Non Birding Bill and I have a low-key attitude towards the holiday. We do Naked Thanksgiving: no dressing, pie for breakfast, and showing our gratitude. I read the email that someone had spotted the long-tailed duck this morning at Lake Calhoun--within walking distance of our home and a periodic bike ride for us.
So, we broke tradition, put on some clothes and headed over--I made sure to take along a flask of scotch, partially for Bill and partially for a toast if we saw the bird. We went to the northeast side of the lake. That was where it was last reported. We found lots of ducks, but no long-tailed duck. I scanned the lake and noticed lots of birders scattered about the shore. I then noticed a flock of hooded mergansers and goldeneyes on the south side. We headed over. I scanned a bit and then NBB went back to the car. I ran into local birder Jim Ryan (who is a regular of Birds and Beers) and he was with another local birder named Dave (can't remember his last name). We scanned and admired the waterfowl but found no long-tail. Jim mentioned he saw an odd duck earlier but it took off. He mentioned that he thought it might go to nearby Lake Harriet and he was going to head over. I wondered if I had enough scotch for NBB, so I could pursue the duck.

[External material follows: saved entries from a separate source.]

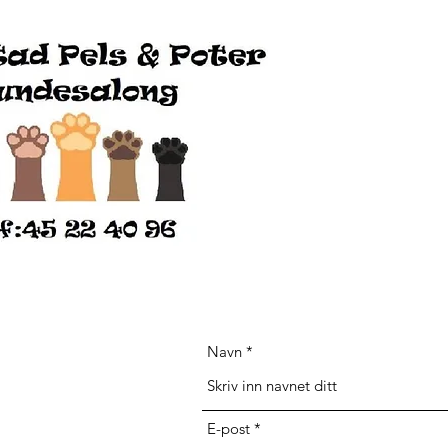
Navn
E-post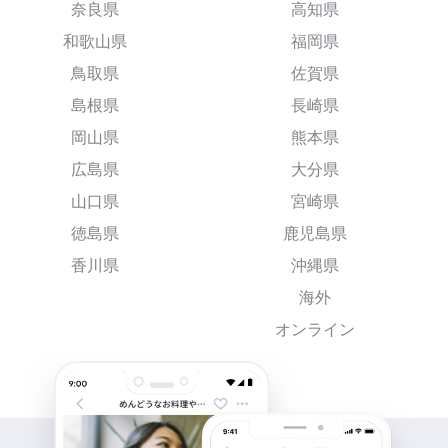
奈良県
高知県
和歌山県
福岡県
鳥取県
佐賀県
島根県
長崎県
岡山県
熊本県
広島県
大分県
山口県
宮崎県
徳島県
鹿児島県
香川県
沖縄県
海外
オンライン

Just as Jim and I were about to enter our vehicles, Dave called us over--weird duck flew in with some other waterfowl. Jim and I hustled over and sure enough...
There it was. On the left is a hooded merganser, on the right is the long-tailed duck. The long-tailed duck breeds in up in the arctic. After breeding, the ducks migrate to either coast or even to the great lakes. This bird is far from either coast and far south of Lake Superior, not sure how it got here or how long it will stay, but it was treat so close to home.
It didn't stay near us long. There was a lot of traffic on Lake Calhoun--sail boats, kayakers, fishermen. The long-tailed duck appeared to be nervous and soon flew off, perhaps searching for a less boat heavy part of the lake. There were also quite a few walkers, joggers and rollerbladers around the lake. One woman stopped to see what we were looking at and I showed her. She asked if the ducks were here because the lake was heated. Apparently, someone told her that lakes in Minneapolis stay open because the city heats them. We laughed and told her that someone fed her quite a line.
I sent NBB a text that we had the bird (he decided to wait in the car where it was heated while I searched for the long-tailed duck). He came down with the flask and all of us, including the woman who asked what we were doing had a celebratory sip of 18 year old scotch for such a great bird on Thanksgiving Day!
NBB and I returned home and resumed our gratitude.